CHALLENGE 1
Reproduce the stretch of the book review about Dora Diamant from "Unlike Kafka's previous" through "a year later.".
CHALLENGE 2
According to the book review about Dora Diamant, where did she and Kafka meet?

TEXT SHOWN

Kafka's Last Love: the mystery of Dora Diamant Kathi Diamant Secker & Warburg, 402pp, £16.99 ISBN 0436209950
In August 1999, on the 47th anniversary of Dora Diamant's death, her remaining family and friends placed a headstone on her previously unmarked grave in the United Synagogue cemetery in East Ham, London. Etched into the white marble are the words written by a close friend the day after Dora's lover, Franz Kafka, died: "Who knows Dora, knows what love means."
The ceremony might never have happened but for the passion and persistence of an American journalist, Kathi Diamant. When, as a 19-year-old student, she discovered that Dora Diamant had been Kafka's last mistress, Kathi hoped they were related (they are not), but the subsequent search has consumed almost 20 years of her life.
Unlike Kafka's previous lovers, Dora has been little more than a footnote to his life, and virtually ignored by Kafka scholars. Diamant's biography will change all that. It is a moving and generous account - not just of that fateful last year of Kafka's life, but of the remarkable woman who shared it and whose devotion survived some of 20th-century Europe's worst excesses.
Dora's life was changed for ever by her relationship with Kafka. They met in 1923 when she was working at a children's summer camp in the Baltic resort of Muritz. A spirited Polish Jew, she had fled her strict Orthodox family to pursue secular Zionism in Germany. She was 25 (although Kafka's great friend and biographer Max Brod recorded her age as "19 or 20", which she never bothered to correct) and Kafka was 15 years older, already greatly weakened by the tuberculosis that would kill him a year later.
As Diamant observes, "they represented the opposite ends of European Jewry". Kafka was captivated by Dora's youth and vibrancy, her eastern European Jewish heritage and her command of Hebrew and Yiddish. She persuaded him finally to leave his parents' home in Prague and live with her in Berlin in anticipation of their shared Zionist dream of emigrating to Palestine.

RECORDS SHOWN
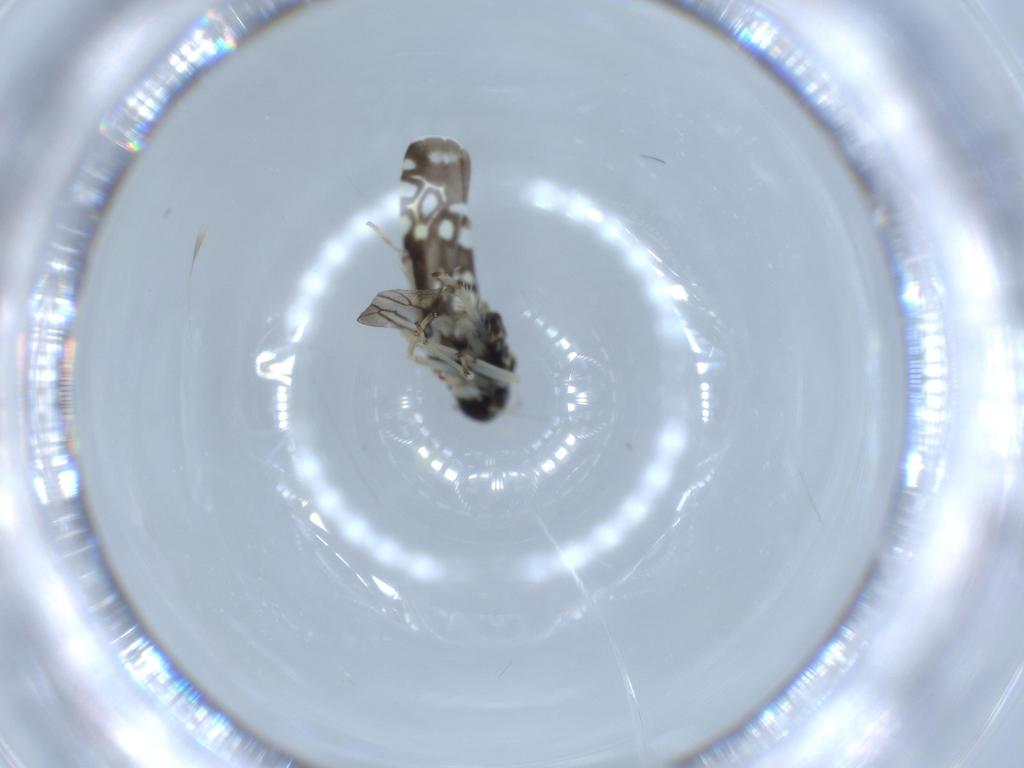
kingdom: Animalia
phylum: Arthropoda
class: Insecta
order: Hemiptera
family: Cicadellidae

TASK RESULT 1
Unlike Kafka's previous lovers, Dora has been little more than a footnote to his life, and virtually ignored by Kafka scholars. Diamant's biography will change all that. It is a moving and generous account - not just of that fateful last year of Kafka's life, but of the remarkable woman who shared it and whose devotion survived some of 20th-century Europe's worst excesses.
Dora's life was changed for ever by her relationship with Kafka. They met in 1923 when she was working at a children's summer camp in the Baltic resort of Muritz. A spirited Polish Jew, she had fled her strict Orthodox family to pursue secular Zionism in Germany. She was 25 (although Kafka's great friend and biographer Max Brod recorded her age as "19 or 20", which she never bothered to correct) and Kafka was 15 years older, already greatly weakened by the tuberculosis that would kill him a year later.

TASK RESULT 2
At a children's summer camp in the Baltic resort of Muritz, in 1923.